Now, let's address your confusion about the role of triangulation and the discrete volumes in Covariant LQG. In this theory, the triangulation is used as a mathematical tool to discretize the continuous space-time into a finite number of discrete elements, such as tetrahedra. This is done in order to apply the principles of quantum mechanics to the theory of gravity. However, the triangulation itself is not responsible for the discrete volumes that are observed in this theory.

Instead, the discrete spectra of the volume operator, which acts on the nodes of a spin network, is what determines the discrete volumes in the theory. The nodes are indeed dual to the tetrahedra in the triangulation, but it is the action of the volume operator on these nodes that results in a minimum eigenvalue (of order Planck volume). This minimum eigenvalue is a fundamental property of the theory and is not affected by the choice of triangulation.

Now, let's address your concern about the minimum volume being bounded from below. Indeed, in Covariant LQG, the minimum volume is bounded by the Planck volume, as you correctly stated. However, this does not mean that as we pick a finer triangulation, we can let the volume tend to infinity for a chunk of space with finite volume. This is because the number of nodes/tetrahedra in the triangulation also increases as we refine it, and therefore the minimum volume remains the same.

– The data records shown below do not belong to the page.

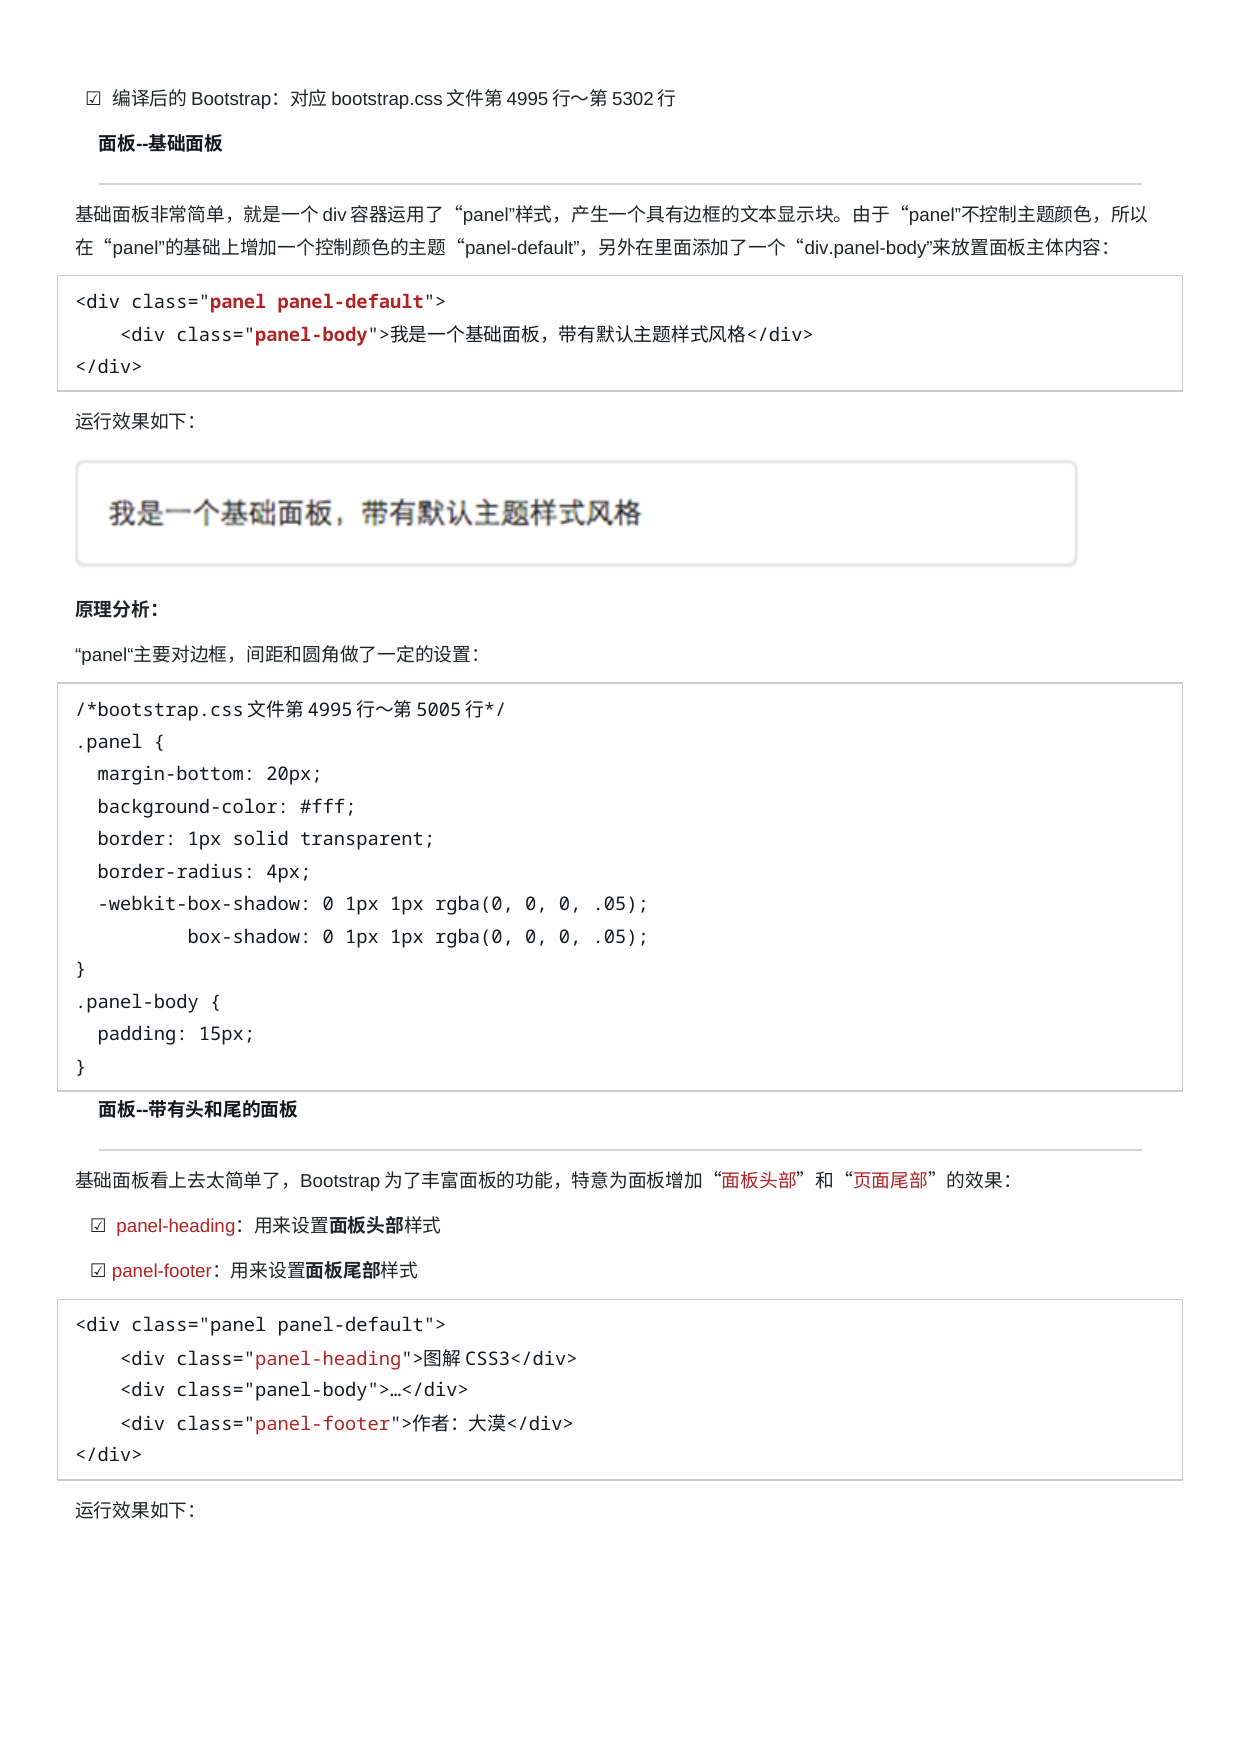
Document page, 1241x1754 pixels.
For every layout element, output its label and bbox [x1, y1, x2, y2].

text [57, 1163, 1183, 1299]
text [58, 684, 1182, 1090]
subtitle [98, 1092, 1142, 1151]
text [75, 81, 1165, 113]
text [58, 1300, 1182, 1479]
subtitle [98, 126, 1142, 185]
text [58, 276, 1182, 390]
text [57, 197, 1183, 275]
picture [75, 456, 1088, 573]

In other words, the minimum eigenvalue of the volume operator remains the same, regardless of the triangulation.

In conclusion, your mistake lies in assuming that the minimum volume is affected by the choice of triangulation, when in fact it is a fundamental property of the theory. I hope this helps clarify your confusion about the role of triangulation and discrete volumes in Covariant LQG. As with any scientific theory, it is important to continue exploring and debating its implications in order to gain a better understanding of the universe we live in.